O guitarrista dos Guns’N’Roses, que este ano actuou em Portugal, arrepende-se de não ter estudado.

Não desista da escola: Era bastante rebelde e fui muitas vezes corrido da escola, por isso não sou grande exemplo. Consegui fazer metade do secundário e depois desisti de tudo, para poder tocar guitarra. Porém, nunca diria aos meus miúdos: «Não precisas de ir à escola, só precisas de fazer isto ou aquilo…». Ter uma boa educação é muito importante e eu defendo que se deve ser bem-educado.

Mostre firmeza: Gostava mesmo dos Guns’N’Roses, de como fazíamos as coisas e da atitude que tínhamos. Houve obstáculos mas conseguimos ultrapassá-los. Contudo, não ligávamos às pessoas que diziam que nós éramos a banda mais perigosa do mundo – esse foi o rótulo que nos puseram. Sempre apreciei a forma como fazíamos tudo o que queríamos, sem nos conformarmos com os padrões da indústria. Fazíamos tudo à nossa maneira e tivemos sucesso quando o fizemos.

Adapte-se à fama: Nunca quis ser rico, ter dez carros e uma mansão. Por isso, quando veio o dinheiro, tive muita dificuldade em adaptar-me. Foi por isso que me meti na cena das drogas – e as drogas causam alienação. Precisei de muito tempo para encarar a realidade de ser bem-sucedido e estar a fazer dinheiro. Antes de isso acontecer, tornei-me recluso e isolei-me.

Toque com outras pessoas: Há algo de muito humilde e verdadeiro nisto: aprender a gravar ou a tocar segundo as características de outras pessoas e aprender a ajustarmos-nos a diferentes ambientes. Manter os pés na terra como músico também nos ensina a adaptar-nos a diferentes situações – nem tudo se resume ao mundinho em que vivemos, há imensas oportunidades por aí, com pessoas diferentes com quem nunca tocámos e com as quais se pode sempre aprender.

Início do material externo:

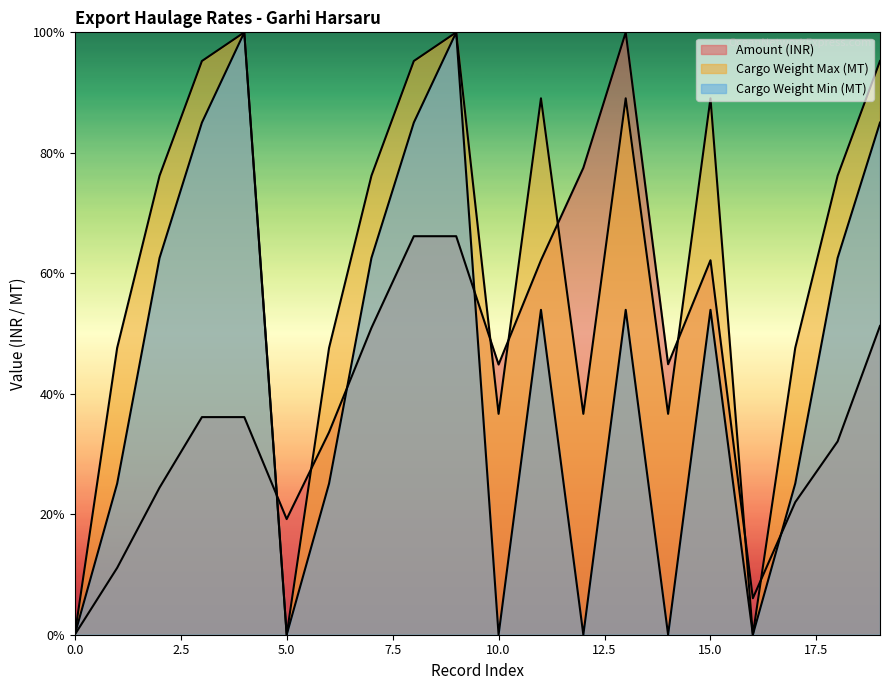

What are all the series names shown in the legend?

Amount (INR), Cargo Weight Min (MT), Cargo Weight Max (MT)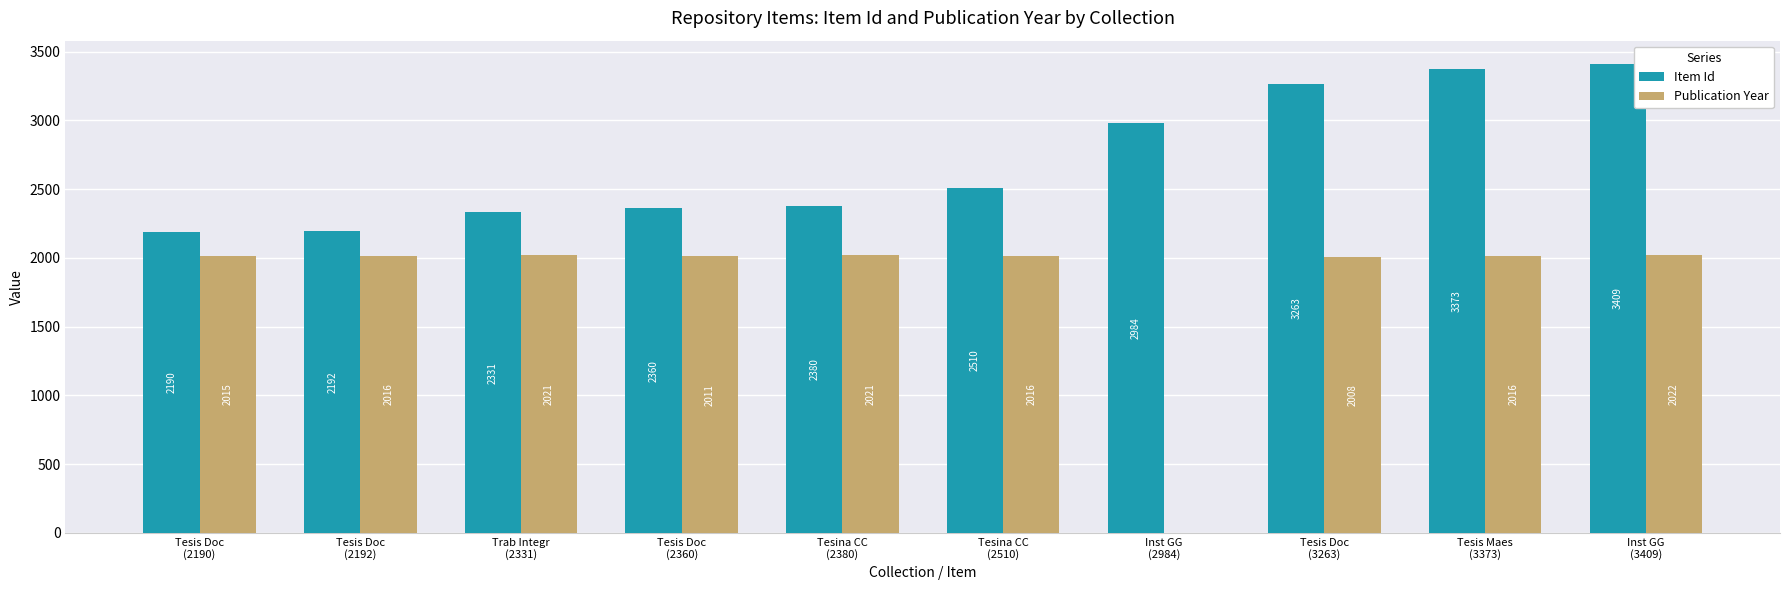

Does the chart contain stacked bars?

No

As drogas não criam nada: Os músicos pensavam que as drogas eram uma maneira de expandir a mente, que nos tornavam mais criativos, que faziam isto, faziam aquilo – e toda a gente adorava. Mas eu só usava as drogas pelo lado divertido; nunca me motivaram como músico. o que é uma sorte, porque agora que não uso drogas, não sinto que precise delas, nem sinto falta delas. As drogas e a bebida serviam apenas para preencher o vazio numa situação social, porque nunca fui bom a socializar.

Confie na química: A química é essencial para se ter uma banda realmente fantástica. Pode tornar-se um bocado banal, mas não se dissolve. As diferenças de personalidade que acabam por surgir são um problema maior. Não é um muro criativo que se ergue; são as diferenças de personalidade que se intromete e evoluem passado algum tempo.

A indústria é dura: É preciso querer mesmo muito fazer isto. É preciso estabelecer prioridades ao ponto de não se ter vida além disso; é esse tipo de compromisso. E depois há que trabalhar arduamente. Foi isso que toda a gente fez. Tinham um sonho dentro de si e fizeram tudo o que era preciso para concretizá-lo.